§ **Task instructions**
Find every line in the material below that contains the string "Object", and copy each of those lines in full. Matches are case-sensitive.
◇ ◇ ◇ ◇ ◇
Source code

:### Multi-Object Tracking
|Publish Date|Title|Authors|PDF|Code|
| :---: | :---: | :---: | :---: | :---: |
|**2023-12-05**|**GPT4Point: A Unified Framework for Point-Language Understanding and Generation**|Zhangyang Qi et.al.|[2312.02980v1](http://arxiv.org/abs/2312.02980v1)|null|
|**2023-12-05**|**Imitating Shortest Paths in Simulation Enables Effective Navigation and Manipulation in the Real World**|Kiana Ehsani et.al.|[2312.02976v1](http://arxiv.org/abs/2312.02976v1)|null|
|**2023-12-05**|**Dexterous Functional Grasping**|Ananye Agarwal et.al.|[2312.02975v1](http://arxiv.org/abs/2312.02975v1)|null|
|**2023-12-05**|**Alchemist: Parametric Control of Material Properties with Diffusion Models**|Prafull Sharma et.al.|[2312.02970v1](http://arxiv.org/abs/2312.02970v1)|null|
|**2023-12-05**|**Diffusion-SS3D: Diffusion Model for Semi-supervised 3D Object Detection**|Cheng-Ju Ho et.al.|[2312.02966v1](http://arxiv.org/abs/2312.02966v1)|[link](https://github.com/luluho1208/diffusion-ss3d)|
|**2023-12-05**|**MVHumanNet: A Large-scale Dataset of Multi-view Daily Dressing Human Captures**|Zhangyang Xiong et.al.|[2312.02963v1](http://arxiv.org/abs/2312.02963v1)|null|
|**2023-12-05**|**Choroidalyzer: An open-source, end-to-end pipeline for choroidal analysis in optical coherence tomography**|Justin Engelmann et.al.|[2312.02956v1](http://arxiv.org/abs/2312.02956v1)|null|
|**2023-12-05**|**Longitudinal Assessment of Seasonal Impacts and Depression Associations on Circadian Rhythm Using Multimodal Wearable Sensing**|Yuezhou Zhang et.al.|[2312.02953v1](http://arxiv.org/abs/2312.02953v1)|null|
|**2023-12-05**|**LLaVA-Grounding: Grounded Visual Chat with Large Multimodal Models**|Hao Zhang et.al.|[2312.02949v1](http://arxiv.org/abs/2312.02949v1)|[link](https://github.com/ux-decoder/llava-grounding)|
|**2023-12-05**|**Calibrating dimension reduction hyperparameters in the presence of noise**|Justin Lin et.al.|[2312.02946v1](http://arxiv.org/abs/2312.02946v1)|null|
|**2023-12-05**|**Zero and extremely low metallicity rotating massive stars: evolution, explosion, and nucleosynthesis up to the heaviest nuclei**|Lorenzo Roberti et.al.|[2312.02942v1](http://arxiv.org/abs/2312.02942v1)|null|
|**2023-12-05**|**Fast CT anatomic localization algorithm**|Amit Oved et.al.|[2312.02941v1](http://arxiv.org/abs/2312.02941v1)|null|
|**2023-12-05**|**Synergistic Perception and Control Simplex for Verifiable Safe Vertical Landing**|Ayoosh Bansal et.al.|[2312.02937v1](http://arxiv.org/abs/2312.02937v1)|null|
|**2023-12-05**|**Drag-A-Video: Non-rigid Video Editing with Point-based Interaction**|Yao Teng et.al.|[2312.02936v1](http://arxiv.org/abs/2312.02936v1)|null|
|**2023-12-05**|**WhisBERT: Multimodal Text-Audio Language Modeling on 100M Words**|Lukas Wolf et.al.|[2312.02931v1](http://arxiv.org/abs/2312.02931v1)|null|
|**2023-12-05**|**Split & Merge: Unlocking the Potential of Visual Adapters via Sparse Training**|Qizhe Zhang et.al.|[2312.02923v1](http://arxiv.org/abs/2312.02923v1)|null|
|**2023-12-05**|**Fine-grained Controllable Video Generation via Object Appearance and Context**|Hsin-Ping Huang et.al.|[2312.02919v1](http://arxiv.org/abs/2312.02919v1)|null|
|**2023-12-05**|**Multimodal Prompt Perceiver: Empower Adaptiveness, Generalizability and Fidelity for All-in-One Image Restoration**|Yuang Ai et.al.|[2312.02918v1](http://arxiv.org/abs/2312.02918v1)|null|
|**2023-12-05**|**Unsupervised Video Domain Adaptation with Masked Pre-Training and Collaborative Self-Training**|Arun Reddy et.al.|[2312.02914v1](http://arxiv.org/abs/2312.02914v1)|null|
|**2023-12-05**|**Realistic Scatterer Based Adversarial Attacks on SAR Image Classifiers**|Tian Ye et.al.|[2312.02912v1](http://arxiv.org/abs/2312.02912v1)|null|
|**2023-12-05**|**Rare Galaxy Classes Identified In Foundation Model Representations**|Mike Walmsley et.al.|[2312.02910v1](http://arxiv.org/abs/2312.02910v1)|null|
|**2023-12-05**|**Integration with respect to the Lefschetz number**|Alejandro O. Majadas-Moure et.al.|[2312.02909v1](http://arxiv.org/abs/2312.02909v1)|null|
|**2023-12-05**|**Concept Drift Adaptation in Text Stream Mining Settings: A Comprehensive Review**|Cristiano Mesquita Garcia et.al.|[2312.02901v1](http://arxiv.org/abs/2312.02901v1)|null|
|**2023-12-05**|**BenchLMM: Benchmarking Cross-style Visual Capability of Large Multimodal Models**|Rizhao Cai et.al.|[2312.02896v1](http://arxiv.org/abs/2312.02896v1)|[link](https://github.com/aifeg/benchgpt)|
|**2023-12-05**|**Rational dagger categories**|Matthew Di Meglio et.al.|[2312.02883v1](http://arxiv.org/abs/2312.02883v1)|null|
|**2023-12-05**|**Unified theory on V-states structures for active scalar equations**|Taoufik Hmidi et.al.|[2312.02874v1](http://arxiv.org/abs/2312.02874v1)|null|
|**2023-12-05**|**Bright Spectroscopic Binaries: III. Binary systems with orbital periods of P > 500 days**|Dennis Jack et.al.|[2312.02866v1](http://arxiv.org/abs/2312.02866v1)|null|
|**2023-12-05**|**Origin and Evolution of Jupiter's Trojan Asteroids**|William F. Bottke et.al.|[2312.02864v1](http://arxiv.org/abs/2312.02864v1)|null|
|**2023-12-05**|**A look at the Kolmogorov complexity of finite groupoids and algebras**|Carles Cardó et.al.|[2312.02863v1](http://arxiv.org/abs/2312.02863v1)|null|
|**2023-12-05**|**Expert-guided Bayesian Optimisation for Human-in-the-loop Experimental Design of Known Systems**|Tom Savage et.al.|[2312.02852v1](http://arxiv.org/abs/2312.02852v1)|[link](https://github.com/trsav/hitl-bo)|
◇ ◇ ◇ ◇ ◇
§ **Output for this exercise**
:### Multi-Object Tracking
|**2023-12-05**|**Diffusion-SS3D: Diffusion Model for Semi-supervised 3D Object Detection**|Cheng-Ju Ho et.al.|[2312.02966v1](http://arxiv.org/abs/2312.02966v1)|[link](https://github.com/luluho1208/diffusion-ss3d)|
|**2023-12-05**|**Fine-grained Controllable Video Generation via Object Appearance and Context**|Hsin-Ping Huang et.al.|[2312.02919v1](http://arxiv.org/abs/2312.02919v1)|null|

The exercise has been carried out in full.